This paper addresses the concept of change in mediatisation theory, bringing in the dimension of temporality in two supplementary ways. Mediatisation denotes a set of social changes in the interface between communications media and other societal spheres. It is thus a truly temporal phenomenon, but it remains unclear how it actually develops over time – and how it affects time.
The paper first scrutinises alternative ways to understand the temporal coordinates of mediatisation processes, and to explore the affordances of different theorisations in this respect. What does it mean to describe mediatisation as a revolutionary time shift, break or leap? What are the implications of instead depicting it in terms of long-term evolutionary processes of restructuring transition? Comparisons are made with other concepts for various forms of social change, including modernisation, globalisation and individualisation. It is hardly possible to prove one temporal perspective to be ‘correct’, but I will rather reflect on their different implications, as they have repercussions on how mediatisation is understood in terms also of its range, causes and effects.

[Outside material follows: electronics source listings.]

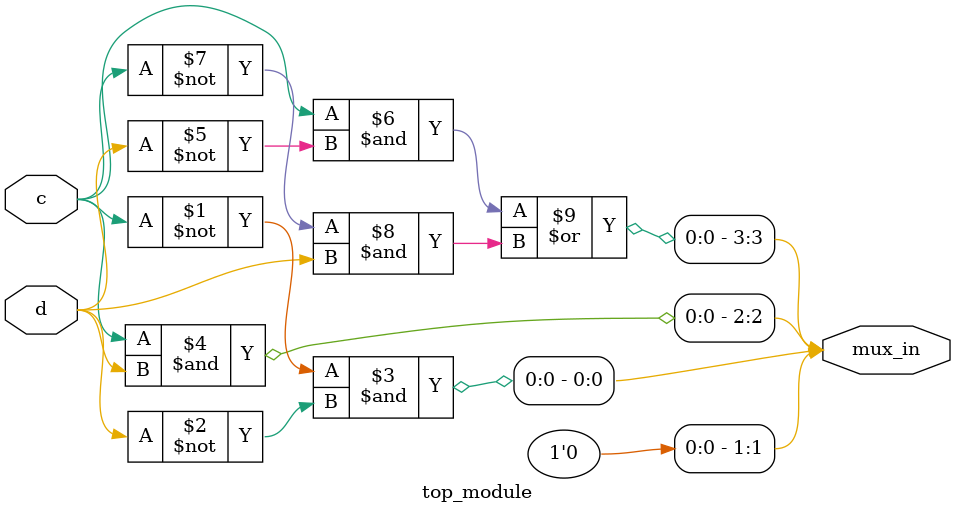
<source format=sv>
module top_module (
	input c,
	input d,
	output [3:0] mux_in
);

	// Based on the given K-map, we can determine the values of mux_in[3:0] depending on inputs c and d.
	// mux_in[0]: When ab = 00
	assign mux_in[0] = (~c & ~d); // Output 1 when c = 0, d = 1, 10, 11  (maps to 1 for c=0,d=0; 1 for c=1,d=0; and so on)

	// mux_in[1]: When ab = 01
	assign mux_in[1] = 1'b0; // Output is always 0

	// mux_in[2]: When ab = 11
	assign mux_in[2] = (c & d); // Output 1 when c = 1, d = 0, 1, 10, 11 (maps to 1 for c=1,d=1 and c=0,d=1; both cases are 10 and 11)

	// mux_in[3]: When ab = 10
	assign mux_in[3] = (c & ~d) | (~c & d); // Output 1 when c = 0, d = 1, 1, 1 (maps to 1 for c=1,d=0; both cases to 1 for c=1,d=1, 10, and 11 coming in.)

endmodule

</source>
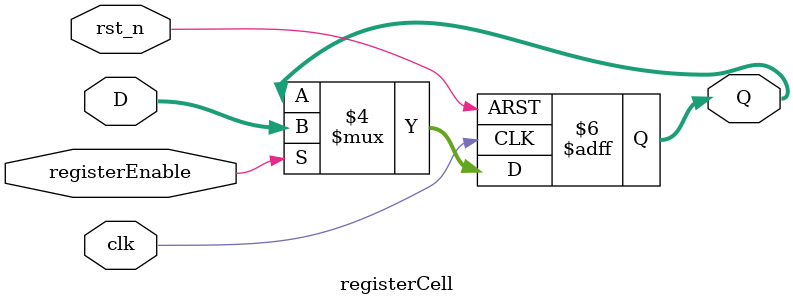
<source format=v>
module registerCell(
      input registerEnable,
      input clk,
	   input rst_n,
		input [31:0] D,
		output reg [31:0] Q
);
		
always @ (negedge clk, negedge rst_n) begin
     if (!rst_n) begin
         Q <= 32'd0;
	  end else if (registerEnable) begin
	      Q <= D;
	  end	else begin
	      Q <= Q;
	end 
end
endmodule
</source>
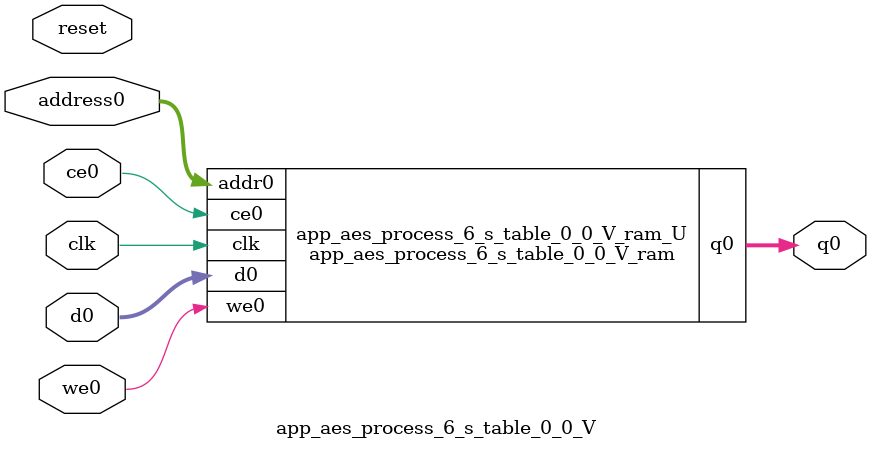
<source format=v>

`timescale 1 ns / 1 ps
module app_aes_process_6_s_table_0_0_V_ram (addr0, ce0, d0, we0, q0,  clk);

parameter DWIDTH = 8;
parameter AWIDTH = 6;
parameter MEM_SIZE = 64;

input[AWIDTH-1:0] addr0;
input ce0;
input[DWIDTH-1:0] d0;
input we0;
output reg[DWIDTH-1:0] q0;
input clk;

(* ram_style = "distributed" *)reg [DWIDTH-1:0] ram[0:MEM_SIZE-1];




always @(posedge clk)  
begin 
    if (ce0) 
    begin
        if (we0) 
        begin 
            ram[addr0] <= d0; 
            q0 <= d0;
        end 
        else 
            q0 <= ram[addr0];
    end
end


endmodule


`timescale 1 ns / 1 ps
module app_aes_process_6_s_table_0_0_V(
    reset,
    clk,
    address0,
    ce0,
    we0,
    d0,
    q0);

parameter DataWidth = 32'd8;
parameter AddressRange = 32'd64;
parameter AddressWidth = 32'd6;
input reset;
input clk;
input[AddressWidth - 1:0] address0;
input ce0;
input we0;
input[DataWidth - 1:0] d0;
output[DataWidth - 1:0] q0;



app_aes_process_6_s_table_0_0_V_ram app_aes_process_6_s_table_0_0_V_ram_U(
    .clk( clk ),
    .addr0( address0 ),
    .ce0( ce0 ),
    .d0( d0 ),
    .we0( we0 ),
    .q0( q0 ));

endmodule


</source>
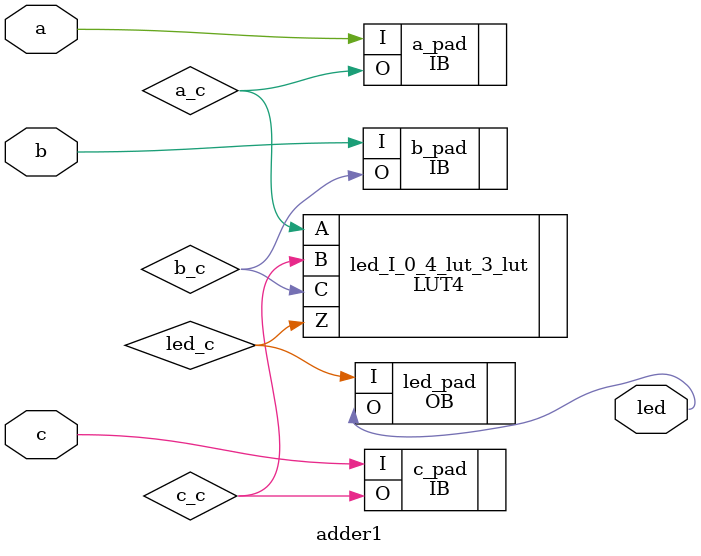
<source format=v>

module adder1 (a, b, c, led) /* synthesis syn_module_defined=1 */ ;   // e:/fpgaproject/stepmxo2/swust/3.voter3/voter3.v(13[8:14])
    input a;   // e:/fpgaproject/stepmxo2/swust/3.voter3/voter3.v(15[12:13])
    input b;   // e:/fpgaproject/stepmxo2/swust/3.voter3/voter3.v(16[12:13])
    input c;   // e:/fpgaproject/stepmxo2/swust/3.voter3/voter3.v(17[12:13])
    output led;   // e:/fpgaproject/stepmxo2/swust/3.voter3/voter3.v(18[13:16])
    
    
    wire a_c, b_c, c_c, led_c, VCC_net, GND_net;
    
    GSR GSR_INST (.GSR(VCC_net));
    VHI i26 (.Z(VCC_net));
    LUT4 led_I_0_4_lut_3_lut (.A(a_c), .B(c_c), .C(b_c), .Z(led_c)) /* synthesis lut_function=(A (B+(C))+!A (B (C))) */ ;   // e:/fpgaproject/stepmxo2/swust/3.voter3/voter3.v(21[15:26])
    defparam led_I_0_4_lut_3_lut.init = 16'he8e8;
    VLO i32 (.Z(GND_net));
    OB led_pad (.I(led_c), .O(led));   // e:/fpgaproject/stepmxo2/swust/3.voter3/voter3.v(18[13:16])
    IB a_pad (.I(a), .O(a_c));   // e:/fpgaproject/stepmxo2/swust/3.voter3/voter3.v(15[12:13])
    IB b_pad (.I(b), .O(b_c));   // e:/fpgaproject/stepmxo2/swust/3.voter3/voter3.v(16[12:13])
    IB c_pad (.I(c), .O(c_c));   // e:/fpgaproject/stepmxo2/swust/3.voter3/voter3.v(17[12:13])
    PUR PUR_INST (.PUR(VCC_net));
    defparam PUR_INST.RST_PULSE = 1;
    TSALL TSALL_INST (.TSALL(GND_net));
    
endmodule
//
// Verilog Description of module PUR
// module not written out since it is a black-box. 
//

//
// Verilog Description of module TSALL
// module not written out since it is a black-box. 
//


</source>
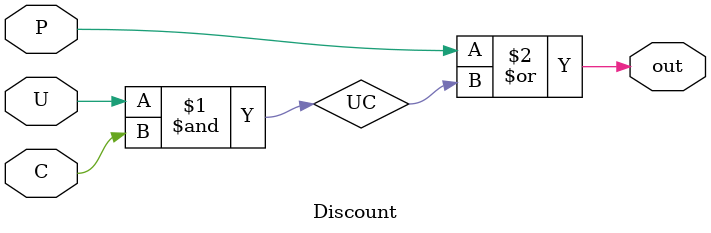
<source format=sv>
module Discount(out, U, P, C);
	output logic out;
	input logic U, P, C;
	logic UC;
	
	and G1 (UC, U, C);
	or G2 (out, P, UC);
endmodule

</source>
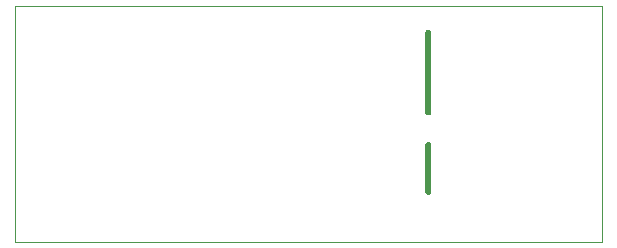
<source format=gbr>
%TF.GenerationSoftware,Altium Limited,Altium Designer,19.0.15 (446)*%
G04 Layer_Color=0*
%FSLAX26Y26*%
%MOIN*%
%TF.FileFunction,Profile,NP*%
%TF.Part,Single*%
G01*
G75*
%TA.AperFunction,Profile*%
%ADD132C,0.001000*%
G36*
X1368110Y433070D02*
X1368109Y431112D01*
X1369607Y427494D01*
X1372376Y424725D01*
X1375994Y423226D01*
X1379910Y423226D01*
X1383528Y424725D01*
X1386297Y427494D01*
X1387795Y431112D01*
X1387794Y433070D01*
X1387795Y433070D01*
X1387795Y698695D01*
X1387697Y700653D01*
X1386018Y704196D01*
X1383111Y706827D01*
X1379418Y708145D01*
X1375502Y707949D01*
X1371959Y706269D01*
X1369329Y703361D01*
X1368011Y699668D01*
X1368110Y697710D01*
Y697711D01*
X1368110Y433070D01*
D02*
G37*
G36*
X1368110Y167322D02*
X1368110Y165364D01*
X1369608Y161746D01*
X1372376Y158977D01*
X1375994Y157478D01*
X1379910Y157478D01*
X1383528Y158977D01*
X1386297Y161746D01*
X1387795Y165364D01*
X1387794Y167322D01*
X1387795Y167322D01*
X1387795Y324500D01*
X1387795Y326458D01*
X1386297Y330076D01*
X1383528Y332845D01*
X1379910Y334344D01*
X1375994Y334344D01*
X1372377Y332845D01*
X1369608Y330076D01*
X1368110Y326457D01*
X1368110Y324499D01*
Y324500D01*
X1368110Y167322D01*
D02*
G37*
D132*
X1958661Y787401D02*
Y-0D01*
X-0Y-0D01*
Y787402D01*
X1958661Y787401D01*
%TF.MD5,f9f1be222021b4b5456ca26375bef987*%
M02*

</source>
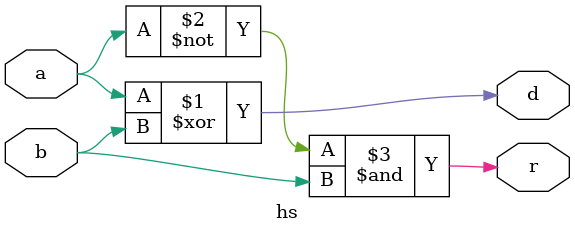
<source format=v>
`timescale 1ns / 1ps


module hs(a,b,d,r


    );
    input a,b;
    output d,r;
    assign d=a^b;
    assign r=~a&b;
endmodule

</source>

There is also another, reverse side of the interrelation between time and mediatisation: namely how mediatisation affects the time-dimension itself: how communications media restructure time consciousness, historical understanding, remembrance and forgetting. This section of the paper will refer to how Ricoeur (in Time and Narrative, 1982–1985 and Memory, History, Forgetting, 2000) analyses different technologies for culturalising or ‘humanising’ time (but also space), by linking cosmic-objective-universal with experiential-subjective-lived time through the use of calendars, generational successions, documents, archives and other intersubjective tools that mediate between the internal and the external (and similarly for spatiality). Media technologies are central to such practices, and mediatisation processes are therefore a testing ground for understanding the two-way traffic between media and time: the cultural mediation of time and the historical mediatisation of society and culture: linking the changing cultural mediation of time – and thus the mediatisation of time – to the historical-temporal aspects of mediatisation processes, as they affect the understanding of temporality itself. The aim here is thus to explore mutual determinations of time and mediatisation, and the bilateral temporal coordinates of media-related social change.
The paper builds upon discussions in the Scandinavian ‘Mediatisation Times’ network funded the National Bank of Sweden Tercentenary Foundation, and in my chapters in Mediatized Worlds (Hepp & Krotz, 2014) and Mediatization of Communication (Lundby, 2014).